Could you output the entire listing without altering anything?
•••••
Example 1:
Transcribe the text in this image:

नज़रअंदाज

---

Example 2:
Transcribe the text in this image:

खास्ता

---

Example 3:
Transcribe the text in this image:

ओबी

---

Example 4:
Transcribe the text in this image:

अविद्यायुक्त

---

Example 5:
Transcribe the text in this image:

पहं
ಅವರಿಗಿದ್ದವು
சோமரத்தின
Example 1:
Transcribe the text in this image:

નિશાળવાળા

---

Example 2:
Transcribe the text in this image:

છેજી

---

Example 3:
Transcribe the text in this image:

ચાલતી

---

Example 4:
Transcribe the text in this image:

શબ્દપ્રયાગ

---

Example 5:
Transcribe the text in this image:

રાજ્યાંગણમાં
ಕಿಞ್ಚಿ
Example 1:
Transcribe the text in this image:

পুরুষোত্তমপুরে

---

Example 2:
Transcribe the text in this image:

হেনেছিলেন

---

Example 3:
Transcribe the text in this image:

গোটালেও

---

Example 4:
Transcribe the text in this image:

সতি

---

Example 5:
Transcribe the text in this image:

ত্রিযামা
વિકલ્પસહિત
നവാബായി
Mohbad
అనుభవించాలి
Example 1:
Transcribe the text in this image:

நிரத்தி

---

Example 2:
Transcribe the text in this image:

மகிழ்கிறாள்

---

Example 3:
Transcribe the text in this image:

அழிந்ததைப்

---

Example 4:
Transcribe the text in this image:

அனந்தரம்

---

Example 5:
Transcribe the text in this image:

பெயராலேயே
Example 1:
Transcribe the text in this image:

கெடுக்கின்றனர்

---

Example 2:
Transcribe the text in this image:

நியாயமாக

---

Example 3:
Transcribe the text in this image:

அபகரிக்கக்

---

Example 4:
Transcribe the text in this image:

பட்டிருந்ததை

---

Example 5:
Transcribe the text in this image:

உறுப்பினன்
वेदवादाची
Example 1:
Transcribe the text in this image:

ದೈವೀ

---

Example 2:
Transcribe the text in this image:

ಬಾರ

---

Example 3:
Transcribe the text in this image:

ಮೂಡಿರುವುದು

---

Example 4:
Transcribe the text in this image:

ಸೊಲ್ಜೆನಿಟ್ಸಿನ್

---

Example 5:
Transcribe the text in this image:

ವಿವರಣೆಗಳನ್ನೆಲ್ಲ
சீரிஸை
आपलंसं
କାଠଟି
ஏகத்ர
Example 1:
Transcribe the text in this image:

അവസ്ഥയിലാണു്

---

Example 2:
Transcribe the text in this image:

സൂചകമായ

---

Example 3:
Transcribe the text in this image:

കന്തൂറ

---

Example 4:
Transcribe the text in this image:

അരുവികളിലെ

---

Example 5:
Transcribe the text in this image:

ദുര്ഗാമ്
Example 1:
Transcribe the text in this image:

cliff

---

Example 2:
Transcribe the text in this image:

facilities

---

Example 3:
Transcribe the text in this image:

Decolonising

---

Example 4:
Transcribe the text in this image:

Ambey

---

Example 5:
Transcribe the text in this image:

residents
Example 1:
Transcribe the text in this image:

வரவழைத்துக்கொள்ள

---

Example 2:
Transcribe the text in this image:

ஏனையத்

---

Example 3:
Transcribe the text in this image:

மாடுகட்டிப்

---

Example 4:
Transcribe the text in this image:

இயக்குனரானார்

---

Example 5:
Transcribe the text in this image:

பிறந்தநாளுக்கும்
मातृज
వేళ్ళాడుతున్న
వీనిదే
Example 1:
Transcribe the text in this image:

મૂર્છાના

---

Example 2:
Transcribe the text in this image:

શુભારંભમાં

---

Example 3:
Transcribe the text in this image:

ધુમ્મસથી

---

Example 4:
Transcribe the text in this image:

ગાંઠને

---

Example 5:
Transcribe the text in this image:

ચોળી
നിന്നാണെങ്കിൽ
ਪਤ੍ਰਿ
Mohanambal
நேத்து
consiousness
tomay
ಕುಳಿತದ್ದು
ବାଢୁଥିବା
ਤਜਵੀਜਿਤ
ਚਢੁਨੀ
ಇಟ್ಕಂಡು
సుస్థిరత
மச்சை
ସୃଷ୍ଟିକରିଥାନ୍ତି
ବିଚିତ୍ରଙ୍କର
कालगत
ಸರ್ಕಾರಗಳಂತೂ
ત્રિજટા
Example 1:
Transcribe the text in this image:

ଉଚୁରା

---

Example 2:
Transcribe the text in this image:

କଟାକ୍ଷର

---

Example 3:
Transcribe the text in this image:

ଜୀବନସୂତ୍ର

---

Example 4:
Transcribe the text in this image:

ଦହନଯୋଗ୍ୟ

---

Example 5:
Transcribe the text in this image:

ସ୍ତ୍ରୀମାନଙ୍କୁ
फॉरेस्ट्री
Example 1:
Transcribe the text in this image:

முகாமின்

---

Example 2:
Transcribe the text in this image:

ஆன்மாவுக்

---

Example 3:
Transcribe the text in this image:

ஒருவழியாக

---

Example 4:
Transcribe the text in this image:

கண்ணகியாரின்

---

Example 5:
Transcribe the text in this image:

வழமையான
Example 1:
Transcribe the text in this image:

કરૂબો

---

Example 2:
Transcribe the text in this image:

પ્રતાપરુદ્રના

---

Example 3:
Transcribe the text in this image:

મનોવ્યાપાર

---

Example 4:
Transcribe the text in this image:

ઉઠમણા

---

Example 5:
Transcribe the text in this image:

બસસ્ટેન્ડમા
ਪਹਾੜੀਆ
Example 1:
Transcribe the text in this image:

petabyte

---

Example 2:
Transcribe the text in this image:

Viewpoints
•••••
▶ Your solution
Example 1:
Transcribe the text in this image:

नज़रअंदाज

---

Example 2:
Transcribe the text in this image:

खास्ता

---

Example 3:
Transcribe the text in this image:

ओबी

---

Example 4:
Transcribe the text in this image:

अविद्यायुक्त

---

Example 5:
Transcribe the text in this image:

पहं
ಅವರಿಗಿದ್ದವು
சோமரத்தின
Example 1:
Transcribe the text in this image:

નિશાળવાળા

---

Example 2:
Transcribe the text in this image:

છેજી

---

Example 3:
Transcribe the text in this image:

ચાલતી

---

Example 4:
Transcribe the text in this image:

શબ્દપ્રયાગ

---

Example 5:
Transcribe the text in this image:

રાજ્યાંગણમાં
ಕಿಞ್ಚಿ
Example 1:
Transcribe the text in this image:

পুরুষোত্তমপুরে

---

Example 2:
Transcribe the text in this image:

হেনেছিলেন

---

Example 3:
Transcribe the text in this image:

গোটালেও

---

Example 4:
Transcribe the text in this image:

সতি

---

Example 5:
Transcribe the text in this image:

ত্রিযামা
વિકલ્પસહિત
നവാബായി
Mohbad
అనుభవించాలి
Example 1:
Transcribe the text in this image:

நிரத்தி

---

Example 2:
Transcribe the text in this image:

மகிழ்கிறாள்

---

Example 3:
Transcribe the text in this image:

அழிந்ததைப்

---

Example 4:
Transcribe the text in this image:

அனந்தரம்

---

Example 5:
Transcribe the text in this image:

பெயராலேயே
Example 1:
Transcribe the text in this image:

கெடுக்கின்றனர்

---

Example 2:
Transcribe the text in this image:

நியாயமாக

---

Example 3:
Transcribe the text in this image:

அபகரிக்கக்

---

Example 4:
Transcribe the text in this image:

பட்டிருந்ததை

---

Example 5:
Transcribe the text in this image:

உறுப்பினன்
वेदवादाची
Example 1:
Transcribe the text in this image:

ದೈವೀ

---

Example 2:
Transcribe the text in this image:

ಬಾರ

---

Example 3:
Transcribe the text in this image:

ಮೂಡಿರುವುದು

---

Example 4:
Transcribe the text in this image:

ಸೊಲ್ಜೆನಿಟ್ಸಿನ್

---

Example 5:
Transcribe the text in this image:

ವಿವರಣೆಗಳನ್ನೆಲ್ಲ
சீரிஸை
आपलंसं
କାଠଟି
ஏகத்ர
Example 1:
Transcribe the text in this image:

അവസ്ഥയിലാണു്

---

Example 2:
Transcribe the text in this image:

സൂചകമായ

---

Example 3:
Transcribe the text in this image:

കന്തൂറ

---

Example 4:
Transcribe the text in this image:

അരുവികളിലെ

---

Example 5:
Transcribe the text in this image:

ദുര്ഗാമ്
Example 1:
Transcribe the text in this image:

cliff

---

Example 2:
Transcribe the text in this image:

facilities

---

Example 3:
Transcribe the text in this image:

Decolonising

---

Example 4:
Transcribe the text in this image:

Ambey

---

Example 5:
Transcribe the text in this image:

residents
Example 1:
Transcribe the text in this image:

வரவழைத்துக்கொள்ள

---

Example 2:
Transcribe the text in this image:

ஏனையத்

---

Example 3:
Transcribe the text in this image:

மாடுகட்டிப்

---

Example 4:
Transcribe the text in this image:

இயக்குனரானார்

---

Example 5:
Transcribe the text in this image:

பிறந்தநாளுக்கும்
मातृज
వేళ్ళాడుతున్న
వీనిదే
Example 1:
Transcribe the text in this image:

મૂર્છાના

---

Example 2:
Transcribe the text in this image:

શુભારંભમાં

---

Example 3:
Transcribe the text in this image:

ધુમ્મસથી

---

Example 4:
Transcribe the text in this image:

ગાંઠને

---

Example 5:
Transcribe the text in this image:

ચોળી
നിന്നാണെങ്കിൽ
ਪਤ੍ਰਿ
Mohanambal
நேத்து
consiousness
tomay
ಕುಳಿತದ್ದು
ବାଢୁଥିବା
ਤਜਵੀਜਿਤ
ਚਢੁਨੀ
ಇಟ್ಕಂಡು
సుస్థిరత
மச்சை
ସୃଷ୍ଟିକରିଥାନ୍ତି
ବିଚିତ୍ରଙ୍କର
कालगत
ಸರ್ಕಾರಗಳಂತೂ
ત્રિજટા
Example 1:
Transcribe the text in this image:

ଉଚୁରା

---

Example 2:
Transcribe the text in this image:

କଟାକ୍ଷର

---

Example 3:
Transcribe the text in this image:

ଜୀବନସୂତ୍ର

---

Example 4:
Transcribe the text in this image:

ଦହନଯୋଗ୍ୟ

---

Example 5:
Transcribe the text in this image:

ସ୍ତ୍ରୀମାନଙ୍କୁ
फॉरेस्ट्री
Example 1:
Transcribe the text in this image:

முகாமின்

---

Example 2:
Transcribe the text in this image:

ஆன்மாவுக்

---

Example 3:
Transcribe the text in this image:

ஒருவழியாக

---

Example 4:
Transcribe the text in this image:

கண்ணகியாரின்

---

Example 5:
Transcribe the text in this image:

வழமையான
Example 1:
Transcribe the text in this image:

કરૂબો

---

Example 2:
Transcribe the text in this image:

પ્રતાપરુદ્રના

---

Example 3:
Transcribe the text in this image:

મનોવ્યાપાર

---

Example 4:
Transcribe the text in this image:

ઉઠમણા

---

Example 5:
Transcribe the text in this image:

બસસ્ટેન્ડમા
ਪਹਾੜੀਆ
Example 1:
Transcribe the text in this image:

petabyte

---

Example 2:
Transcribe the text in this image:

Viewpoints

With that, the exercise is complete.